* **Job**
Print every line of the items below verbatim, keeping their original order.

* **Extracted records**

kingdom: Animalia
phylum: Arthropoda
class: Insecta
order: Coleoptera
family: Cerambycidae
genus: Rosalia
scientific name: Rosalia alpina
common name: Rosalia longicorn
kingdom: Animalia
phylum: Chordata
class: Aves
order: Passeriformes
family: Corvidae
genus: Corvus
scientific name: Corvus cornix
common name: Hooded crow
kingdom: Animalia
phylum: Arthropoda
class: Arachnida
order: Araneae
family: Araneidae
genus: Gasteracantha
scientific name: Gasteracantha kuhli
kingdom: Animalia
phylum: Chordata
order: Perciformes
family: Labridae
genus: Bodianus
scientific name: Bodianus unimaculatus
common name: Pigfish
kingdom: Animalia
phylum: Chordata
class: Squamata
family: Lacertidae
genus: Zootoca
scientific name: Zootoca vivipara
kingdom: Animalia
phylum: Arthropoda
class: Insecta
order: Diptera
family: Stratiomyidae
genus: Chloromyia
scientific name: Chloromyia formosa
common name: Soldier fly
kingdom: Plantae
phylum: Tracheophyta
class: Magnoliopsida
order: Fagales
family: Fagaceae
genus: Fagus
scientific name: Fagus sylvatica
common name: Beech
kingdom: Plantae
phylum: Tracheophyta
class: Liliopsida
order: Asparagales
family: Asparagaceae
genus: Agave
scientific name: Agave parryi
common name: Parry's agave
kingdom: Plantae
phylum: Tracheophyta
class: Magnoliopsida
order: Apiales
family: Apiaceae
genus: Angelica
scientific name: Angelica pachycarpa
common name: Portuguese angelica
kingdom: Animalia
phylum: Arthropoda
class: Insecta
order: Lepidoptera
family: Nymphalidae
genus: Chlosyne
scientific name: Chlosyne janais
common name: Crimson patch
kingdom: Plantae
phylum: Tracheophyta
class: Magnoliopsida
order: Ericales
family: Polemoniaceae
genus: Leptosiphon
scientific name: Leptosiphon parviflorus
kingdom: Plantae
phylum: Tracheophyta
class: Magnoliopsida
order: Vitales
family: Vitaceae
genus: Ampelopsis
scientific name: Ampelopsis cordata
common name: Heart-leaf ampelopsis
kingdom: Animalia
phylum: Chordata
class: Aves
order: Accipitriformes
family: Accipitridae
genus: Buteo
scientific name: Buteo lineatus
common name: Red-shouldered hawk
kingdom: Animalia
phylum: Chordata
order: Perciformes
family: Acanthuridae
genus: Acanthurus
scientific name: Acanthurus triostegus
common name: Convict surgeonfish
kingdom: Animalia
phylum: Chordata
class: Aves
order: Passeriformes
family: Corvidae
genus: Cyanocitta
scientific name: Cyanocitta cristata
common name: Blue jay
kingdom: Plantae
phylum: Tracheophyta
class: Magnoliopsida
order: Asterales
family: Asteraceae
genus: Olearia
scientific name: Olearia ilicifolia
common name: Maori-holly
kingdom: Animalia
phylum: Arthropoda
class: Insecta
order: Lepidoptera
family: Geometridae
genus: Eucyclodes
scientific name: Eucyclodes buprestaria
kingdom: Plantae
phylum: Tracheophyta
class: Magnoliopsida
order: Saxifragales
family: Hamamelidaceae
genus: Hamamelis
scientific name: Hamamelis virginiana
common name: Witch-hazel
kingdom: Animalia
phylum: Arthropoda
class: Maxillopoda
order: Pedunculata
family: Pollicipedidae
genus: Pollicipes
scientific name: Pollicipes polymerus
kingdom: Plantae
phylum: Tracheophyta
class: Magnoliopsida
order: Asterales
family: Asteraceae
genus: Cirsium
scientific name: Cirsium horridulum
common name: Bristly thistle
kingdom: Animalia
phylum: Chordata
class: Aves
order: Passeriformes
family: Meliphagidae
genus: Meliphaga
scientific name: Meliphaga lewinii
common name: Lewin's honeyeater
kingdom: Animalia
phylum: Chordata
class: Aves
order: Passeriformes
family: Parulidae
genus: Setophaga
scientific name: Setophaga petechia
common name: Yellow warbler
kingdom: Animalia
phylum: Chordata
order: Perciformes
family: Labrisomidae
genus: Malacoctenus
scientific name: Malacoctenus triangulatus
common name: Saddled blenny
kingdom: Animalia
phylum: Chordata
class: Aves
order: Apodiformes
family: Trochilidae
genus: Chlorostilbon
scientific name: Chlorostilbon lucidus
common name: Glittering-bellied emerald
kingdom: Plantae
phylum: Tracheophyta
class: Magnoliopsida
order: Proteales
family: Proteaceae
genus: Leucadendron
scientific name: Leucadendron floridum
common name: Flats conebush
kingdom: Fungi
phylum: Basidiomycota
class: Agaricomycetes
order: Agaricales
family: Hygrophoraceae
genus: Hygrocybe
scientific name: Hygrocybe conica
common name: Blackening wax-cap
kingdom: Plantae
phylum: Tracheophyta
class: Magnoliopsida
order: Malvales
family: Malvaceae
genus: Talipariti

* **Full solution**
kingdom: Animalia
phylum: Arthropoda
class: Insecta
order: Coleoptera
family: Cerambycidae
genus: Rosalia
scientific name: Rosalia alpina
common name: Rosalia longicorn
kingdom: Animalia
phylum: Chordata
class: Aves
order: Passeriformes
family: Corvidae
genus: Corvus
scientific name: Corvus cornix
common name: Hooded crow
kingdom: Animalia
phylum: Arthropoda
class: Arachnida
order: Araneae
family: Araneidae
genus: Gasteracantha
scientific name: Gasteracantha kuhli
kingdom: Animalia
phylum: Chordata
order: Perciformes
family: Labridae
genus: Bodianus
scientific name: Bodianus unimaculatus
common name: Pigfish
kingdom: Animalia
phylum: Chordata
class: Squamata
family: Lacertidae
genus: Zootoca
scientific name: Zootoca vivipara
kingdom: Animalia
phylum: Arthropoda
class: Insecta
order: Diptera
family: Stratiomyidae
genus: Chloromyia
scientific name: Chloromyia formosa
common name: Soldier fly
kingdom: Plantae
phylum: Tracheophyta
class: Magnoliopsida
order: Fagales
family: Fagaceae
genus: Fagus
scientific name: Fagus sylvatica
common name: Beech
kingdom: Plantae
phylum: Tracheophyta
class: Liliopsida
order: Asparagales
family: Asparagaceae
genus: Agave
scientific name: Agave parryi
common name: Parry's agave
kingdom: Plantae
phylum: Tracheophyta
class: Magnoliopsida
order: Apiales
family: Apiaceae
genus: Angelica
scientific name: Angelica pachycarpa
common name: Portuguese angelica
kingdom: Animalia
phylum: Arthropoda
class: Insecta
order: Lepidoptera
family: Nymphalidae
genus: Chlosyne
scientific name: Chlosyne janais
common name: Crimson patch
kingdom: Plantae
phylum: Tracheophyta
class: Magnoliopsida
order: Ericales
family: Polemoniaceae
genus: Leptosiphon
scientific name: Leptosiphon parviflorus
kingdom: Plantae
phylum: Tracheophyta
class: Magnoliopsida
order: Vitales
family: Vitaceae
genus: Ampelopsis
scientific name: Ampelopsis cordata
common name: Heart-leaf ampelopsis
kingdom: Animalia
phylum: Chordata
class: Aves
order: Accipitriformes
family: Accipitridae
genus: Buteo
scientific name: Buteo lineatus
common name: Red-shouldered hawk
kingdom: Animalia
phylum: Chordata
order: Perciformes
family: Acanthuridae
genus: Acanthurus
scientific name: Acanthurus triostegus
common name: Convict surgeonfish
kingdom: Animalia
phylum: Chordata
class: Aves
order: Passeriformes
family: Corvidae
genus: Cyanocitta
scientific name: Cyanocitta cristata
common name: Blue jay
kingdom: Plantae
phylum: Tracheophyta
class: Magnoliopsida
order: Asterales
family: Asteraceae
genus: Olearia
scientific name: Olearia ilicifolia
common name: Maori-holly
kingdom: Animalia
phylum: Arthropoda
class: Insecta
order: Lepidoptera
family: Geometridae
genus: Eucyclodes
scientific name: Eucyclodes buprestaria
kingdom: Plantae
phylum: Tracheophyta
class: Magnoliopsida
order: Saxifragales
family: Hamamelidaceae
genus: Hamamelis
scientific name: Hamamelis virginiana
common name: Witch-hazel
kingdom: Animalia
phylum: Arthropoda
class: Maxillopoda
order: Pedunculata
family: Pollicipedidae
genus: Pollicipes
scientific name: Pollicipes polymerus
kingdom: Plantae
phylum: Tracheophyta
class: Magnoliopsida
order: Asterales
family: Asteraceae
genus: Cirsium
scientific name: Cirsium horridulum
common name: Bristly thistle
kingdom: Animalia
phylum: Chordata
class: Aves
order: Passeriformes
family: Meliphagidae
genus: Meliphaga
scientific name: Meliphaga lewinii
common name: Lewin's honeyeater
kingdom: Animalia
phylum: Chordata
class: Aves
order: Passeriformes
family: Parulidae
genus: Setophaga
scientific name: Setophaga petechia
common name: Yellow warbler
kingdom: Animalia
phylum: Chordata
order: Perciformes
family: Labrisomidae
genus: Malacoctenus
scientific name: Malacoctenus triangulatus
common name: Saddled blenny
kingdom: Animalia
phylum: Chordata
class: Aves
order: Apodiformes
family: Trochilidae
genus: Chlorostilbon
scientific name: Chlorostilbon lucidus
common name: Glittering-bellied emerald
kingdom: Plantae
phylum: Tracheophyta
class: Magnoliopsida
order: Proteales
family: Proteaceae
genus: Leucadendron
scientific name: Leucadendron floridum
common name: Flats conebush
kingdom: Fungi
phylum: Basidiomycota
class: Agaricomycetes
order: Agaricales
family: Hygrophoraceae
genus: Hygrocybe
scientific name: Hygrocybe conica
common name: Blackening wax-cap
kingdom: Plantae
phylum: Tracheophyta
class: Magnoliopsida
order: Malvales
family: Malvaceae
genus: Talipariti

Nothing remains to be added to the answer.